Они вышли и очутились в приемной со старинными гобеленами. Там прижавшись к стене плотно стояли около двух десятков женщин в старомодных платьях, пребывающих явно в растерянном состоянии.
– Здравствуйте. Добрый вечер. Здравствуйте, – вдруг наперебой они начали здороваться с Сидором, улыбаясь заискивающе и кланяясь. Сидор рассеяно взглянул на одну из дам и с удивлением узнал в ней припухлое как у купидона лицо премьер министра, – Так это же не женщины, – Сидор остановился, указывая пальцем на министра-купидона.
– Пошли, пошли, – Пантелеймон, подтолкнув его в направлении к открывшейся двери лифта – Толя человек дела. Раз сказал, трансвеститы, значит так и будет. Все поехали, – и он нажал красную кнопку с цифрой «0».
***
Поднявшись наверх, они опять очутились на ночной улице, возле облезшего торгового ларька.
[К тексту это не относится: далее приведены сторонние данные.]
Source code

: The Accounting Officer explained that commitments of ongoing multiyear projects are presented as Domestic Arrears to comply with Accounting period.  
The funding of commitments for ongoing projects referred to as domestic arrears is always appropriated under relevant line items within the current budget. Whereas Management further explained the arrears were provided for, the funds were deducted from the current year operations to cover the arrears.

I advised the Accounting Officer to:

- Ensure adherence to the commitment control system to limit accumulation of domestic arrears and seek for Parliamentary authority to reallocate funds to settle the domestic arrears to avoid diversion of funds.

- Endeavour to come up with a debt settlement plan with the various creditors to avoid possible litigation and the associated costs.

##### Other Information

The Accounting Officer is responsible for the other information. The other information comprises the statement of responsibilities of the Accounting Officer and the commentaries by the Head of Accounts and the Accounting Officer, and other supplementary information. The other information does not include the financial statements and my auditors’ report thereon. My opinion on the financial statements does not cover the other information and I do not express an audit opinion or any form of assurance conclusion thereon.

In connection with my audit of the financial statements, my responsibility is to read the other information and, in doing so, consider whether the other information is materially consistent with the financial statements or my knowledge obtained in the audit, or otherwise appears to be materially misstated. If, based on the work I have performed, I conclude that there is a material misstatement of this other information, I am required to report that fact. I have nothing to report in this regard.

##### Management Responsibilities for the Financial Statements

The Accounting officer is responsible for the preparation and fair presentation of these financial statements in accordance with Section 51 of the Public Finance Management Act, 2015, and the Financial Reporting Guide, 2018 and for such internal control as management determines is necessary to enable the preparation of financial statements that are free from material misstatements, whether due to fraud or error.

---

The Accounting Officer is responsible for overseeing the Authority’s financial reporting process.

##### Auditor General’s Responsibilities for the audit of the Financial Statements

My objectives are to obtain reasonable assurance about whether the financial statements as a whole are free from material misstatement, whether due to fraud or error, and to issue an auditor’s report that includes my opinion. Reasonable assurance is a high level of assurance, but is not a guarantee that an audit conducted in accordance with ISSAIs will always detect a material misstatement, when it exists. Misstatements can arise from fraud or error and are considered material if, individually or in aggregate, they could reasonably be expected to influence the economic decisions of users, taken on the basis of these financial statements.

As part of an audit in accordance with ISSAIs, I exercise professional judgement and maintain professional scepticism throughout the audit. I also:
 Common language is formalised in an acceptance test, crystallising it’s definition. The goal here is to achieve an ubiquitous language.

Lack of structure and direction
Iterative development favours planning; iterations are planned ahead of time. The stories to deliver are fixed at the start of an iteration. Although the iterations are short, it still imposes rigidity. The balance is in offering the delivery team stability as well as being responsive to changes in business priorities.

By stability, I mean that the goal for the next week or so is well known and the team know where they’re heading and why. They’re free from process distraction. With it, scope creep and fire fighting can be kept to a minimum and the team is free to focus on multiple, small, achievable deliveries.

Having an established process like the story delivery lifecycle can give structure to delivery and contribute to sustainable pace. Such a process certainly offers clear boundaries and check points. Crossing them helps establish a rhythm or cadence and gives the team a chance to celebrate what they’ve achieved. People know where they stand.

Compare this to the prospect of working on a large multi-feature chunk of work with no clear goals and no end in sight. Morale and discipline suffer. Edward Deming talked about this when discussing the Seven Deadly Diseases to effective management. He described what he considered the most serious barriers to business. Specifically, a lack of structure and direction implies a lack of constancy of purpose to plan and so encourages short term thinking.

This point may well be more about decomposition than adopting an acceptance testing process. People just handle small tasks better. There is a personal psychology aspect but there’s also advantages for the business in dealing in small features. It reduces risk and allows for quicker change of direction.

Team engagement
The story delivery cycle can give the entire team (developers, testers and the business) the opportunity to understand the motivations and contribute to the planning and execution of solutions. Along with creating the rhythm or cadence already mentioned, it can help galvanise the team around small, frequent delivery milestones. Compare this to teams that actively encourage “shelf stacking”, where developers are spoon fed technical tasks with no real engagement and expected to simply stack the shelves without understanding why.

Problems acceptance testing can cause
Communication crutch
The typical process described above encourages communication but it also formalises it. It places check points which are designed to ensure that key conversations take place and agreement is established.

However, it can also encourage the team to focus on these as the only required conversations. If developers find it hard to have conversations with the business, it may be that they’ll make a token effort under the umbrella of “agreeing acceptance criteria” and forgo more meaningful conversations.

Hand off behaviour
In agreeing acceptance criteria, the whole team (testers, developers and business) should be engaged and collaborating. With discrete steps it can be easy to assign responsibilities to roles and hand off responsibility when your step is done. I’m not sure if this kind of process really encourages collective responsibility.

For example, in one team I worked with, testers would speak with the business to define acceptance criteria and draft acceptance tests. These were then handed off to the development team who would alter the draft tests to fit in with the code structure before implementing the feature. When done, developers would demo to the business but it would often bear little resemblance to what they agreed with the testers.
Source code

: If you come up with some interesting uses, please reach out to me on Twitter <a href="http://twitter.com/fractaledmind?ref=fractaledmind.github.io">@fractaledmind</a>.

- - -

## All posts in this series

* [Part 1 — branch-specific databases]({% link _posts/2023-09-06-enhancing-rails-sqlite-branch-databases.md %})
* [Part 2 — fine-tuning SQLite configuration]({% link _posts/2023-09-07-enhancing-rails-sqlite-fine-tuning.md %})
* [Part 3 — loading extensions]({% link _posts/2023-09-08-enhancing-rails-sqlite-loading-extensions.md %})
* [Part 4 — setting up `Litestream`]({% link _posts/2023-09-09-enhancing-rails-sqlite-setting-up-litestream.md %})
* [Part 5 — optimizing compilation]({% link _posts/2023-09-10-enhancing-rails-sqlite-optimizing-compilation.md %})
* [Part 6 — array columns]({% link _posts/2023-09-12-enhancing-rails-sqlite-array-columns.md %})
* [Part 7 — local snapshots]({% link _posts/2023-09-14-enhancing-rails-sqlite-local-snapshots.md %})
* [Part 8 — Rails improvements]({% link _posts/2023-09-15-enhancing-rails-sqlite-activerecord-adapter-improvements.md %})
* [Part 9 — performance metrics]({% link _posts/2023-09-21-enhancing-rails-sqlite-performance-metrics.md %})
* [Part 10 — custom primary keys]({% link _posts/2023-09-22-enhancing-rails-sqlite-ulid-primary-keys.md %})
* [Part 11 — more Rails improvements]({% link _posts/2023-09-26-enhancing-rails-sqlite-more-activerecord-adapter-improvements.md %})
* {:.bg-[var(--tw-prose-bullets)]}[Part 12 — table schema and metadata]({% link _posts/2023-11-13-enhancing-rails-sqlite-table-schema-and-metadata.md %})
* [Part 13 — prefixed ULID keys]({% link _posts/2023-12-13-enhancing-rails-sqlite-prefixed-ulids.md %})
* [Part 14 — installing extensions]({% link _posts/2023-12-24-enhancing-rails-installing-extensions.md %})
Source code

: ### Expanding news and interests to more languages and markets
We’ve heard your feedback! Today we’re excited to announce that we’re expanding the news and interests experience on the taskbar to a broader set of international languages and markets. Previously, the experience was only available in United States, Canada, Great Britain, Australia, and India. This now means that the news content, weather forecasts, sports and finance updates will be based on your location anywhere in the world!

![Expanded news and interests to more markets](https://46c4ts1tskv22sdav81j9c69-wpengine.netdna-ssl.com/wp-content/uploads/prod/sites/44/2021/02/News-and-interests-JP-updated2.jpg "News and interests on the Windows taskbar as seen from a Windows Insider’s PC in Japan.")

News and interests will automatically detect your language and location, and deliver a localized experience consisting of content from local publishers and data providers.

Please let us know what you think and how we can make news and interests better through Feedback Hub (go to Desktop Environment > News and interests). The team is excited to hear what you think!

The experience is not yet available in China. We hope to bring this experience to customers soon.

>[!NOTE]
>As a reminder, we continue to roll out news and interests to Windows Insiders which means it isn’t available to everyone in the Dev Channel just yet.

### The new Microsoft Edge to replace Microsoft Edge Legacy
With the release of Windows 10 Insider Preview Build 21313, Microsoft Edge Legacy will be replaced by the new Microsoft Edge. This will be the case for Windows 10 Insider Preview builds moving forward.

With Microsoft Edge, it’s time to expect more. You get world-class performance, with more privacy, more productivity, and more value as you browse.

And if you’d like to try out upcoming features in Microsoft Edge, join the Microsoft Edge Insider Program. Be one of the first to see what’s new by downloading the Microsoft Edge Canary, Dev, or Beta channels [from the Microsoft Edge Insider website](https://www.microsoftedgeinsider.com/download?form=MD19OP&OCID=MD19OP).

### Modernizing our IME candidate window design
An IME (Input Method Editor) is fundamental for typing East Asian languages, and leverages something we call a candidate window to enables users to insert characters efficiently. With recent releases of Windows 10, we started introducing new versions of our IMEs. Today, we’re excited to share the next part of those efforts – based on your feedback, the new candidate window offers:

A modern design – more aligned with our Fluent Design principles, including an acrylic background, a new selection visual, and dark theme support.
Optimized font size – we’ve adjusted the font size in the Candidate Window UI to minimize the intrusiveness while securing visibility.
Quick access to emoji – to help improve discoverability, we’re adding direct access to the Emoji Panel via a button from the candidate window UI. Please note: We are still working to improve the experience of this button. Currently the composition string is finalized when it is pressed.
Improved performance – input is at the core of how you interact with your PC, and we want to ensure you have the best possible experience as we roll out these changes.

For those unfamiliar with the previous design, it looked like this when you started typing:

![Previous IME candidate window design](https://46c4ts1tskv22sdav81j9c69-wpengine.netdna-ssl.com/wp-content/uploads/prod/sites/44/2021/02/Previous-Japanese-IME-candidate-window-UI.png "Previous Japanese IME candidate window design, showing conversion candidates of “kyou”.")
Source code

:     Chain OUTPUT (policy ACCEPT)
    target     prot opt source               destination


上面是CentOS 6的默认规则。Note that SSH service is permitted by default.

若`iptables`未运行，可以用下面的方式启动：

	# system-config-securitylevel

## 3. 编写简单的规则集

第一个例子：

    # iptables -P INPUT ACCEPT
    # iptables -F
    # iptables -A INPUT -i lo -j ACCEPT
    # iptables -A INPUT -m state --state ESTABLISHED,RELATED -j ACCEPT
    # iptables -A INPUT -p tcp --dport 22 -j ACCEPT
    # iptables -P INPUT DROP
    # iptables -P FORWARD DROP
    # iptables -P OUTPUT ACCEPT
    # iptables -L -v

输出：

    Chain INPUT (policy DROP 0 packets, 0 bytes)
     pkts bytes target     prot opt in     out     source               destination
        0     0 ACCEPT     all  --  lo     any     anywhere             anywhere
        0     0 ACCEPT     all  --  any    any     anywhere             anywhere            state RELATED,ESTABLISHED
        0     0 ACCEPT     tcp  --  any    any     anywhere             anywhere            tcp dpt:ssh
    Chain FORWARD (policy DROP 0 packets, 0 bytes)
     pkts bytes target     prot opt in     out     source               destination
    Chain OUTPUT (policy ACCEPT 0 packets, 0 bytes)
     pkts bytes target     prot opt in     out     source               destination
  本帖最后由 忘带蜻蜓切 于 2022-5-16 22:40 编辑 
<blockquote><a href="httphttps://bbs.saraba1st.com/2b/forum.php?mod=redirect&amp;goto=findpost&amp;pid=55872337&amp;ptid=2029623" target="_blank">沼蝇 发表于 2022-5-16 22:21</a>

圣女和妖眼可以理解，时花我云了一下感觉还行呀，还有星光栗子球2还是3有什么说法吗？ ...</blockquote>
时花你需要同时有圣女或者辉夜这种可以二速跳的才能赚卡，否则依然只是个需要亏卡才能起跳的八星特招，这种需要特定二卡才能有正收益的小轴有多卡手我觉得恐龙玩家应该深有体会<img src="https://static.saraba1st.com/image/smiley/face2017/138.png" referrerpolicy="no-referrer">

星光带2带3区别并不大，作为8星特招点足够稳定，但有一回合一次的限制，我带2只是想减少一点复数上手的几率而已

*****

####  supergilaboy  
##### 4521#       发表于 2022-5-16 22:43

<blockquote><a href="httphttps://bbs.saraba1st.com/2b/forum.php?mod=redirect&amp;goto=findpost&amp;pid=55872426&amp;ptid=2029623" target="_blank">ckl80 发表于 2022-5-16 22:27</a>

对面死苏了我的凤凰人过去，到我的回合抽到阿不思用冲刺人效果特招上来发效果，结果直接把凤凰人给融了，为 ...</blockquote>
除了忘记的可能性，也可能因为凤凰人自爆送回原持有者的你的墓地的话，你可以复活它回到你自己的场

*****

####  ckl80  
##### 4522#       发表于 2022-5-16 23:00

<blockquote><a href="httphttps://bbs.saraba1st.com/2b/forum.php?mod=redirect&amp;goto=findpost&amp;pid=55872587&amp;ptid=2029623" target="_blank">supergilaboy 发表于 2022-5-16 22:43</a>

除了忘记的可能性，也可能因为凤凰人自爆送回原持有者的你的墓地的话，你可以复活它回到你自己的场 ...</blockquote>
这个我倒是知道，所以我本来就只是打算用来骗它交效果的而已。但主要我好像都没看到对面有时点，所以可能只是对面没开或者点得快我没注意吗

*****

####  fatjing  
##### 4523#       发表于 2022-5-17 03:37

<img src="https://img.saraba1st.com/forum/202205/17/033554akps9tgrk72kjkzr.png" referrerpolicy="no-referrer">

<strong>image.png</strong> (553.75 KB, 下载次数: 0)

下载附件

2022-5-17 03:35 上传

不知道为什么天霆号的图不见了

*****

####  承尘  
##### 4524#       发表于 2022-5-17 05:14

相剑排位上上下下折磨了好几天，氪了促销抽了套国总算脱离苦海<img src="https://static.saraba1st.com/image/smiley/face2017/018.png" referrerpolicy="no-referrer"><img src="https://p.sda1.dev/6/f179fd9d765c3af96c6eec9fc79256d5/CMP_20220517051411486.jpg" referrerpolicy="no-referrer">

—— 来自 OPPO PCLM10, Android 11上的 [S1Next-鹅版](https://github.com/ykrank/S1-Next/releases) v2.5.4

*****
– Ну, чего по пивку? – потирая руки, спросил Пантелеймон, подходя к стеклянной витрине. Сидор достал из кармана и протянул ему помятую сотенную купюру.
– Тебе взять? – беря бумажку и передавая ее в окошко ларька, спросил Пантелеймон.
– Бери, – махнул головой Сидор.
– Два, Жигулевских, – делая ударение на Жигулевских, в окошко сказал Пантелеймон. Оттуда в ответ появились две руки с пивными бутылками. – Только возле ларька не пейте. Сейчас закон новый запрещает. В кусты идите, – раздался из чрева ларька грубый женский голос.
– Ничего, ничего. Скоро мы эти ваши законы по отменяем, – забирая бутылки, радостно произнес Пантелеймон, отходя от ларька. – В кусты, мы не пойдем, там все зассано алкашами. Давай ка лучше залезем вон на забор, там чисто и обдувает ветерком, – и он придвинул пустой ящик к серому бетонному забору за ларьком.